ECLI:NL:CRVB:2018:4273
Centrale Raad van Beroep
- Hoger beroep
- Rechtspraak.nl
Verzet tegen niet-ontvankelijk verklaring van hoger beroep inzake griffierecht en bijzondere bijstand
In deze zaak heeft de Centrale Raad van Beroep op 27 december 2018 uitspraak gedaan in het hoger beroep van appellante tegen de niet-ontvankelijk verklaring van haar hoger beroep door de Raad op 14 augustus 2018. De Raad had destijds geoordeeld dat het griffierecht niet binnen de gestelde termijn was betaald.
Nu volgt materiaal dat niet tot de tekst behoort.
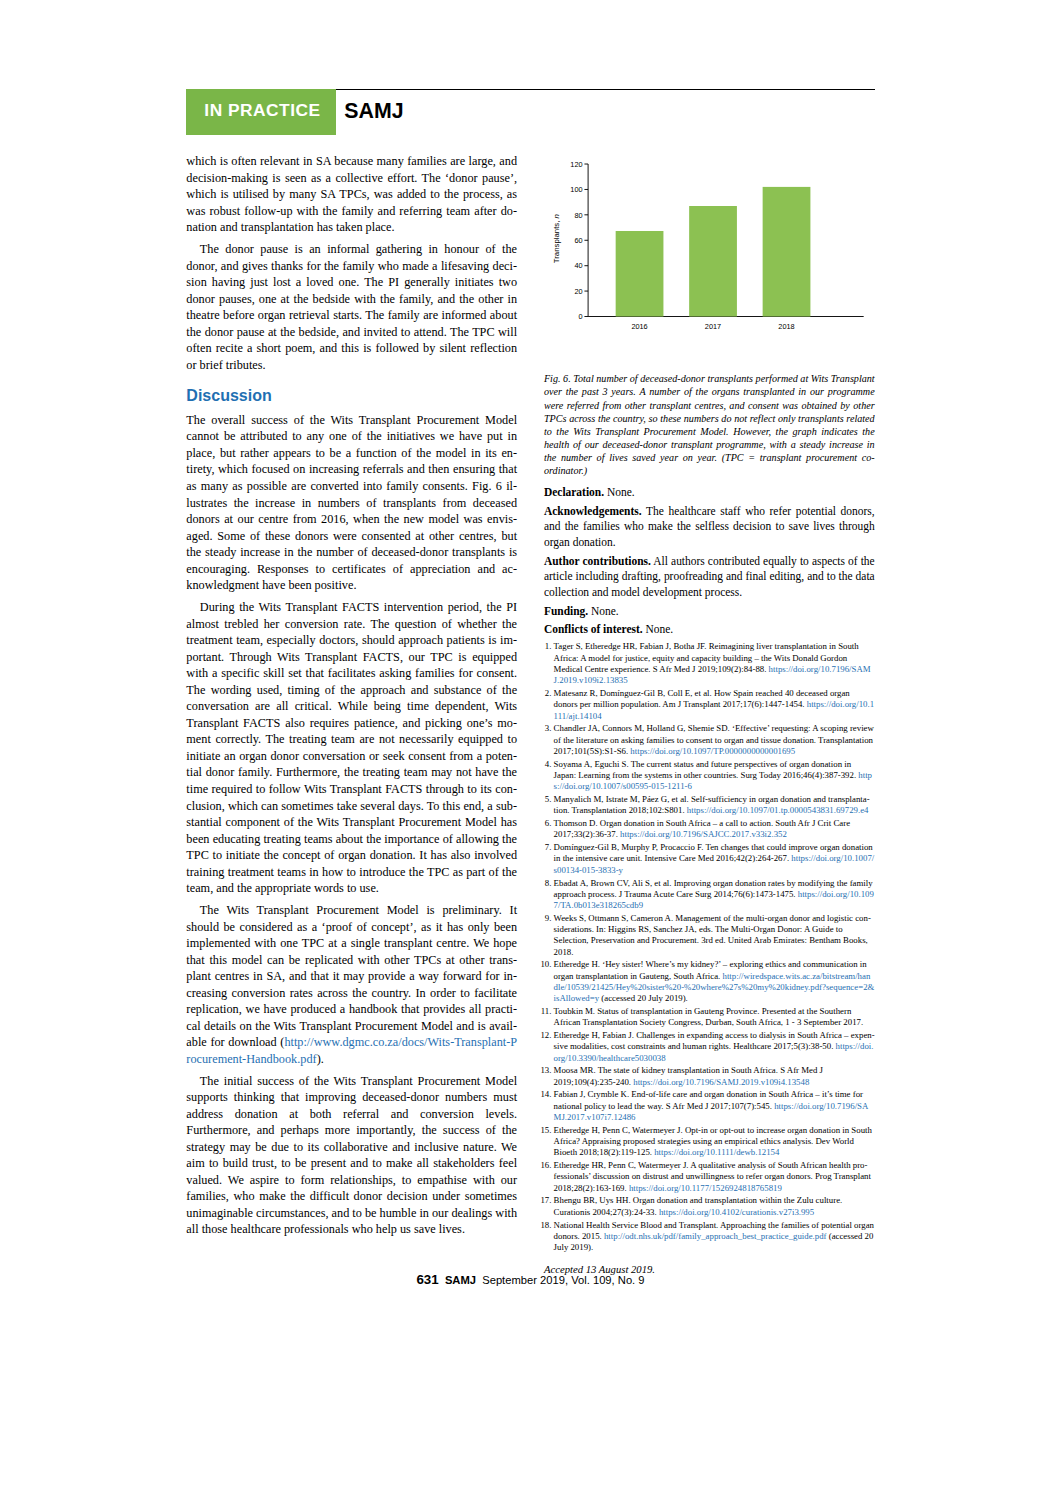IN PRACTICE
SAMJ
which is often relevant in SA because many families are large, and decision-making is seen as a collective effort. The ‘donor pause’, which is utilised by many SA TPCs, was added to the process, as was robust follow-up with the family and referring team after donation and transplantation has taken place.
The donor pause is an informal gathering in honour of the donor, and gives thanks for the family who made a lifesaving decision having just lost a loved one. The PI generally initiates two donor pauses, one at the bedside with the family, and the other in theatre before organ retrieval starts. The family are informed about the donor pause at the bedside, and invited to attend. The TPC will often recite a short poem, and this is followed by silent reflection or brief tributes.
Discussion
The overall success of the Wits Transplant Procurement Model cannot be attributed to any one of the initiatives we have put in place, but rather appears to be a function of the model in its entirety, which focused on increasing referrals and then ensuring that as many as possible are converted into family consents. Fig. 6 illustrates the increase in numbers of transplants from deceased donors at our centre from 2016, when the new model was envisaged. Some of these donors were consented at other centres, but the steady increase in the number of deceased-donor transplants is encouraging. Responses to certificates of appreciation and acknowledgment have been positive.
During the Wits Transplant FACTS intervention period, the PI almost trebled her conversion rate. The question of whether the treatment team, especially doctors, should approach patients is important. Through Wits Transplant FACTS, our TPC is equipped with a specific skill set that facilitates asking families for consent. The wording used, timing of the approach and substance of the conversation are all critical. While being time dependent, Wits Transplant FACTS also requires patience, and picking one’s moment correctly. The treating team are not necessarily equipped to initiate an organ donor conversation or seek consent from a potential donor family. Furthermore, the treating team may not have the time required to follow Wits Transplant FACTS through to its conclusion, which can sometimes take several days. To this end, a substantial component of the Wits Transplant Procurement Model has been educating treating teams about the importance of allowing the TPC to initiate the concept of organ donation. It has also involved training treatment teams in how to introduce the TPC as part of the team, and the appropriate words to use.
The Wits Transplant Procurement Model is preliminary. It should be considered as a ‘proof of concept’, as it has only been implemented with one TPC at a single transplant centre. We hope that this model can be replicated with other TPCs at other transplant centres in SA, and that it may provide a way forward for increasing conversion rates across the country. In order to facilitate replication, we have produced a handbook that provides all practical details on the Wits Transplant Procurement Model and is available for download (http://www.dgmc.co.za/docs/Wits-Transplant-Procurement-Handbook.pdf).
The initial success of the Wits Transplant Procurement Model supports thinking that improving deceased-donor numbers must address donation at both referral and conversion levels. Furthermore, and perhaps more importantly, the success of the strategy may be due to its collaborative and inclusive nature. We aim to build trust, to be present and to make all stakeholders feel valued. We aspire to form relationships, to empathise with our families, who make the difficult donor decision under sometimes unimaginable circumstances, and to be humble in our dealings with all those healthcare professionals who help us save lives.
0 20 40 60 80 100 120 Transplants, n 2016 2017 2018
Fig. 6. Total number of deceased-donor transplants performed at Wits Transplant over the past 3 years. A number of the organs transplanted in our programme were referred from other transplant centres, and consent was obtained by other TPCs across the country, so these numbers do not reflect only transplants related to the Wits Transplant Procurement Model. However, the graph indicates the health of our deceased-donor transplant programme, with a steady increase in the number of lives saved year on year. (TPC = transplant procurement co-ordinator.)
Declaration. None.
Acknowledgements. The healthcare staff who refer potential donors, and the families who make the selfless decision to save lives through organ donation.
Author contributions. All authors contributed equally to aspects of the article including drafting, proofreading and final editing, and to the data collection and model development process.
Funding. None.
Conflicts of interest. None.
Tager S, Etheredge HR, Fabian J, Botha JF. Reimagining liver transplantation in South Africa: A model for justice, equity and capacity building – the Wits Donald Gordon Medical Centre experience. S Afr Med J 2019;109(2):84-88. https://doi.org/10.7196/SAMJ.2019.v109i2.13835
Matesanz R, Domínguez-Gil B, Coll E, et al. How Spain reached 40 deceased organ donors per million population. Am J Transplant 2017;17(6):1447-1454. https://doi.org/10.1111/ajt.14104
Chandler JA, Connors M, Holland G, Shemie SD. ‘Effective’ requesting: A scoping review of the literature on asking families to consent to organ and tissue donation. Transplantation 2017;101(5S):S1-S6. https://doi.org/10.1097/TP.0000000000001695
Soyama A, Eguchi S. The current status and future perspectives of organ donation in Japan: Learning from the systems in other countries. Surg Today 2016;46(4):387-392. https://doi.org/10.1007/s00595-015-1211-6
Manyalich M, Istrate M, Páez G, et al. Self-sufficiency in organ donation and transplantation. Transplantation 2018;102:S801. https://doi.org/10.1097/01.tp.0000543831.69729.e4
Thomson D. Organ donation in South Africa – a call to action. South Afr J Crit Care 2017;33(2):36-37. https://doi.org/10.7196/SAJCC.2017.v33i2.352
Domínguez-Gil B, Murphy P, Procaccio F. Ten changes that could improve organ donation in the intensive care unit. Intensive Care Med 2016;42(2):264-267. https://doi.org/10.1007/s00134-015-3833-y
Ebadat A, Brown CV, Ali S, et al. Improving organ donation rates by modifying the family approach process. J Trauma Acute Care Surg 2014;76(6):1473-1475. https://doi.org/10.1097/TA.0b013e318265cdb9
Weeks S, Ottmann S, Cameron A. Management of the multi-organ donor and logistic considerations. In: Higgins RS, Sanchez JA, eds. The Multi-Organ Donor: A Guide to Selection, Preservation and Procurement. 3rd ed. United Arab Emirates: Bentham Books, 2018.
Etheredge H. ‘Hey sister! Where’s my kidney?’ – exploring ethics and communication in organ transplantation in Gauteng, South Africa. http://wiredspace.wits.ac.za/bitstream/handle/10539/21425/Hey%20sister%20-%20where%27s%20my%20kidney.pdf?sequence=2&isAllowed=y (accessed 20 July 2019).
Toubkin M. Status of transplantation in Gauteng Province. Presented at the Southern African Transplantation Society Congress, Durban, South Africa, 1 - 3 September 2017.
Etheredge H, Fabian J. Challenges in expanding access to dialysis in South Africa – expensive modalities, cost constraints and human rights. Healthcare 2017;5(3):38-50. https://doi.org/10.3390/healthcare5030038
Moosa MR. The state of kidney transplantation in South Africa. S Afr Med J 2019;109(4):235-240. https://doi.org/10.7196/SAMJ.2019.v109i4.13548
Fabian J, Crymble K. End-of-life care and organ donation in South Africa – it’s time for national policy to lead the way. S Afr Med J 2017;107(7):545. https://doi.org/10.7196/SAMJ.2017.v107i7.12486
Etheredge H, Penn C, Watermeyer J. Opt-in or opt-out to increase organ donation in South Africa? Appraising proposed strategies using an empirical ethics analysis. Dev World Bioeth 2018;18(2):119-125. https://doi.org/10.1111/dewb.12154
Etheredge HR, Penn C, Watermeyer J. A qualitative analysis of South African health professionals’ discussion on distrust and unwillingness to refer organ donors. Prog Transplant 2018;28(2):163-169. https://doi.org/10.1177/1526924818765819
Bhengu BR, Uys HH. Organ donation and transplantation within the Zulu culture. Curationis 2004;27(3):24-33. https://doi.org/10.4102/curationis.v27i3.995
National Health Service Blood and Transplant. Approaching the families of potential organ donors. 2015. http://odt.nhs.uk/pdf/family_approach_best_practice_guide.pdf (accessed 20 July 2019).
Accepted 13 August 2019.
631 SAMJ September 2019, Vol. 109, No. 9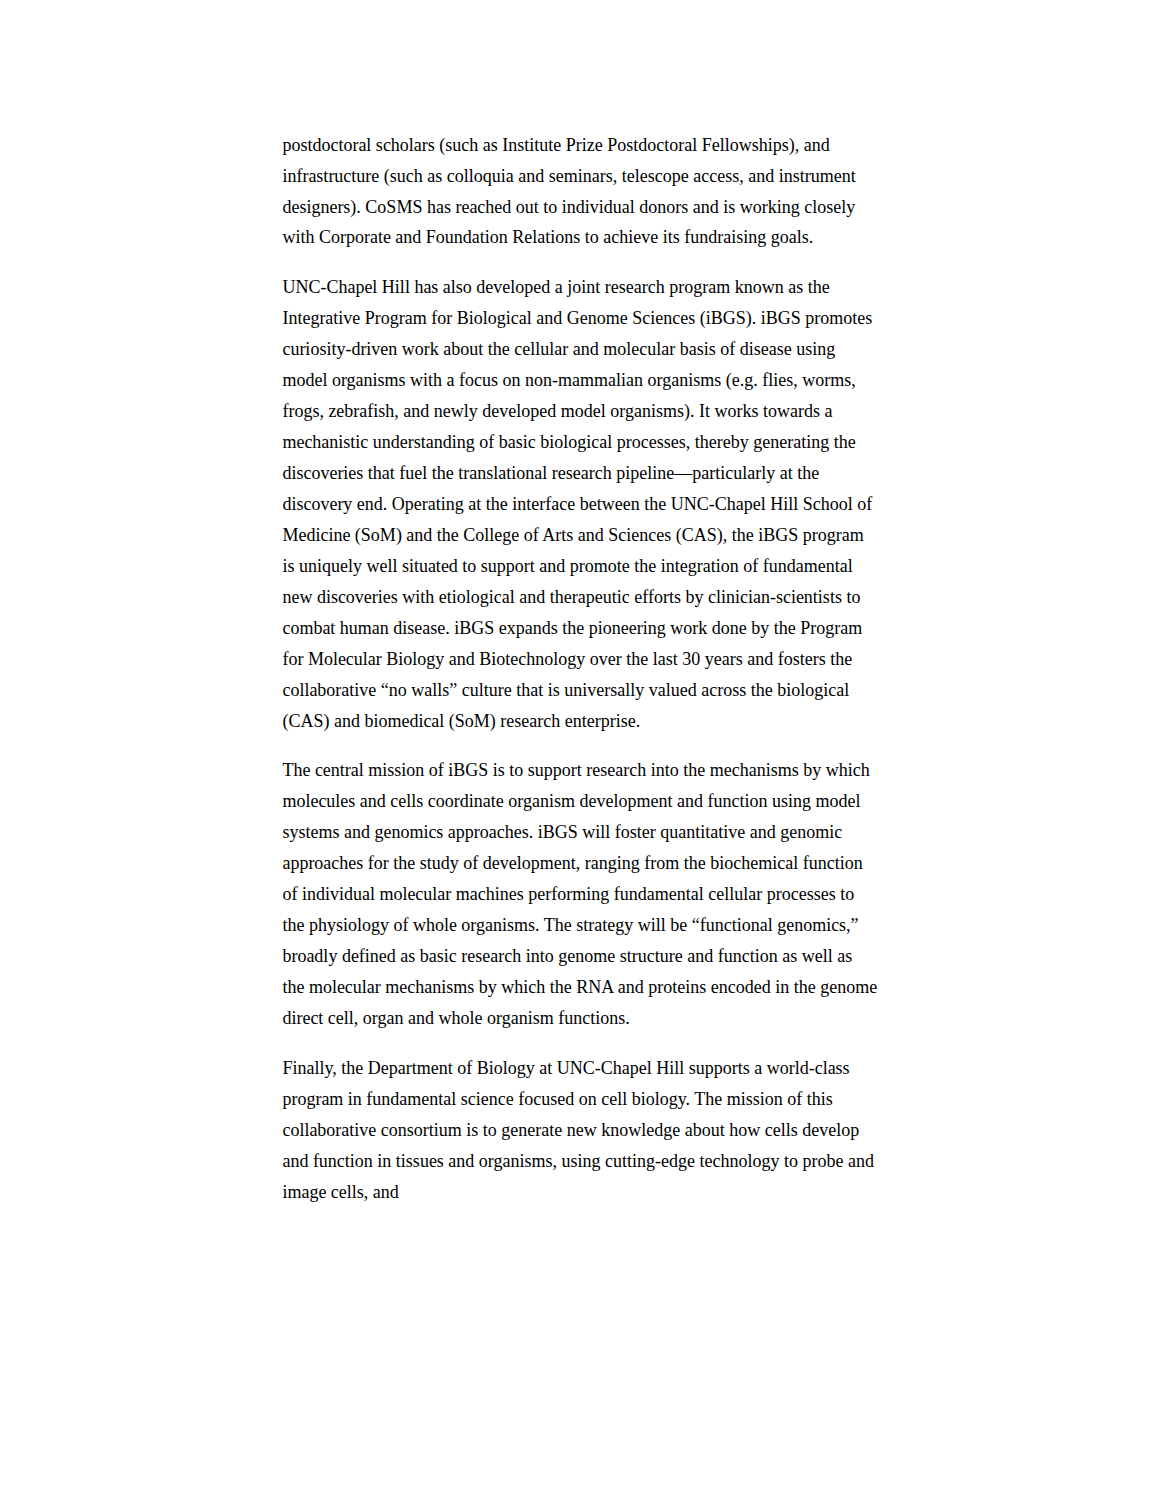postdoctoral scholars (such as Institute Prize Postdoctoral Fellowships), and infrastructure (such as colloquia and seminars, telescope access, and instrument designers). CoSMS has reached out to individual donors and is working closely with Corporate and Foundation Relations to achieve its fundraising goals.
UNC-Chapel Hill has also developed a joint research program known as the Integrative Program for Biological and Genome Sciences (iBGS). iBGS promotes curiosity-driven work about the cellular and molecular basis of disease using model organisms with a focus on non-mammalian organisms (e.g. flies, worms, frogs, zebrafish, and newly developed model organisms). It works towards a mechanistic understanding of basic biological processes, thereby generating the discoveries that fuel the translational research pipeline—particularly at the discovery end. Operating at the interface between the UNC-Chapel Hill School of Medicine (SoM) and the College of Arts and Sciences (CAS), the iBGS program is uniquely well situated to support and promote the integration of fundamental new discoveries with etiological and therapeutic efforts by clinician-scientists to combat human disease. iBGS expands the pioneering work done by the Program for Molecular Biology and Biotechnology over the last 30 years and fosters the collaborative “no walls” culture that is universally valued across the biological (CAS) and biomedical (SoM) research enterprise.
The central mission of iBGS is to support research into the mechanisms by which molecules and cells coordinate organism development and function using model systems and genomics approaches. iBGS will foster quantitative and genomic approaches for the study of development, ranging from the biochemical function of individual molecular machines performing fundamental cellular processes to the physiology of whole organisms. The strategy will be “functional genomics,” broadly defined as basic research into genome structure and function as well as the molecular mechanisms by which the RNA and proteins encoded in the genome direct cell, organ and whole organism functions.
Finally, the Department of Biology at UNC-Chapel Hill supports a world-class program in fundamental science focused on cell biology. The mission of this collaborative consortium is to generate new knowledge about how cells develop and function in tissues and organisms, using cutting-edge technology to probe and image cells, and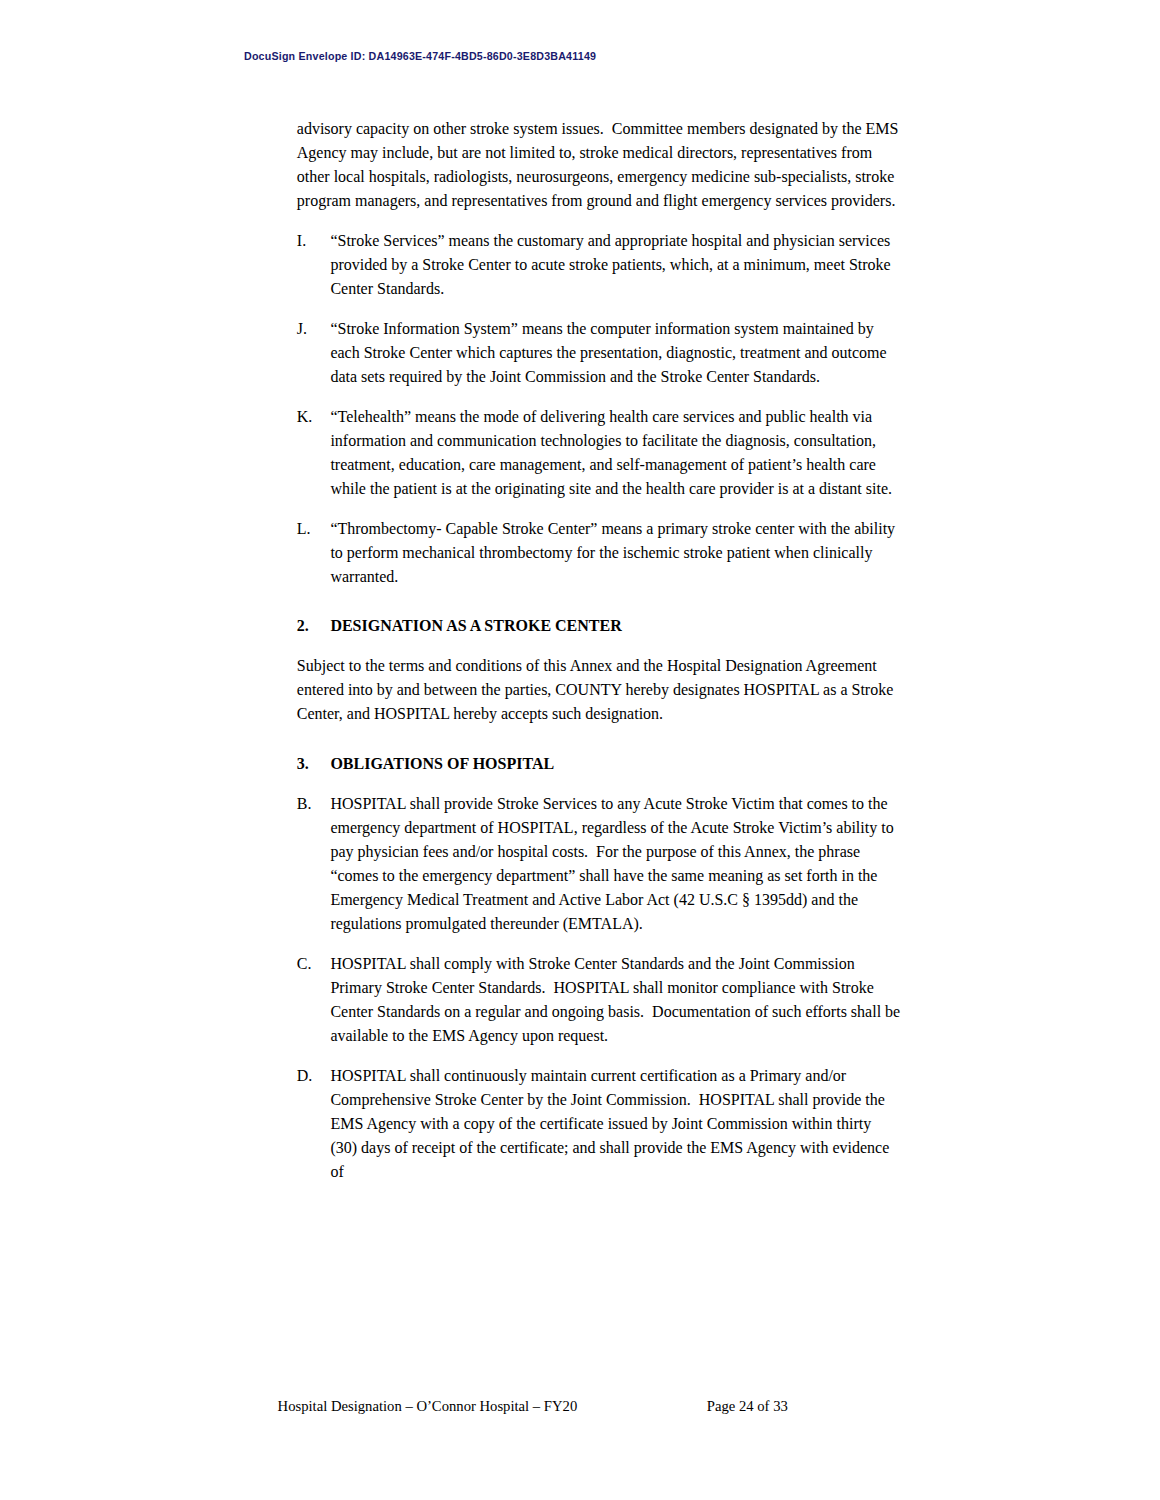DocuSign Envelope ID: DA14963E-474F-4BD5-86D0-3E8D3BA41149
advisory capacity on other stroke system issues. Committee members designated by the EMS Agency may include, but are not limited to, stroke medical directors, representatives from other local hospitals, radiologists, neurosurgeons, emergency medicine sub-specialists, stroke program managers, and representatives from ground and flight emergency services providers.
I.“Stroke Services” means the customary and appropriate hospital and physician services provided by a Stroke Center to acute stroke patients, which, at a minimum, meet Stroke Center Standards.
J.“Stroke Information System” means the computer information system maintained by each Stroke Center which captures the presentation, diagnostic, treatment and outcome data sets required by the Joint Commission and the Stroke Center Standards.
K.“Telehealth” means the mode of delivering health care services and public health via information and communication technologies to facilitate the diagnosis, consultation, treatment, education, care management, and self-management of patient’s health care while the patient is at the originating site and the health care provider is at a distant site.
L.“Thrombectomy- Capable Stroke Center” means a primary stroke center with the ability to perform mechanical thrombectomy for the ischemic stroke patient when clinically warranted.
2. Designation as a Stroke Center
Subject to the terms and conditions of this Annex and the Hospital Designation Agreement entered into by and between the parties, COUNTY hereby designates HOSPITAL as a Stroke Center, and HOSPITAL hereby accepts such designation.
3. Obligations of Hospital
B. HOSPITAL shall provide Stroke Services to any Acute Stroke Victim that comes to the emergency department of HOSPITAL, regardless of the Acute Stroke Victim’s ability to pay physician fees and/or hospital costs. For the purpose of this Annex, the phrase “comes to the emergency department” shall have the same meaning as set forth in the Emergency Medical Treatment and Active Labor Act (42 U.S.C § 1395dd) and the regulations promulgated thereunder (EMTALA).
C. HOSPITAL shall comply with Stroke Center Standards and the Joint Commission Primary Stroke Center Standards. HOSPITAL shall monitor compliance with Stroke Center Standards on a regular and ongoing basis. Documentation of such efforts shall be available to the EMS Agency upon request.
D. HOSPITAL shall continuously maintain current certification as a Primary and/or Comprehensive Stroke Center by the Joint Commission. HOSPITAL shall provide the EMS Agency with a copy of the certificate issued by Joint Commission within thirty (30) days of receipt of the certificate; and shall provide the EMS Agency with evidence of
Hospital Designation – O’Connor Hospital – FY20 Page 24 of 33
Appellante heeft verzet aangetekend tegen deze uitspraak. Tijdens de behandeling van het verzet op 13 november 2018 zijn beide partijen niet verschenen.
De Raad heeft in zijn eerdere uitspraak overwogen dat appellante niet voldeed aan de criteria voor betalingsonmacht en dat zij tot en met 27 juni 2018 de gelegenheid had om het griffierecht te voldoen. In het verzet is echter gebleken dat appellante, na afwijzing van haar verzoek om vrijstelling van het griffierecht, tijdig bijzondere bijstand heeft aangevraagd bij de gemeente Meierijstad. Deze aanvraag is op 27 juni 2018 gehonoreerd, waarna appellante direct het griffierecht heeft betaald.
De Centrale Raad van Beroep heeft geconcludeerd dat onder deze omstandigheden niet kan worden geoordeeld dat appellante in verzuim is geweest. Het verzet is gegrond verklaard, de eerdere uitspraak van de Raad vervalt en het onderzoek wordt voortgezet in de stand waarin het zich bevond. Er is geen aanleiding voor een proceskostenveroordeling van het verzet.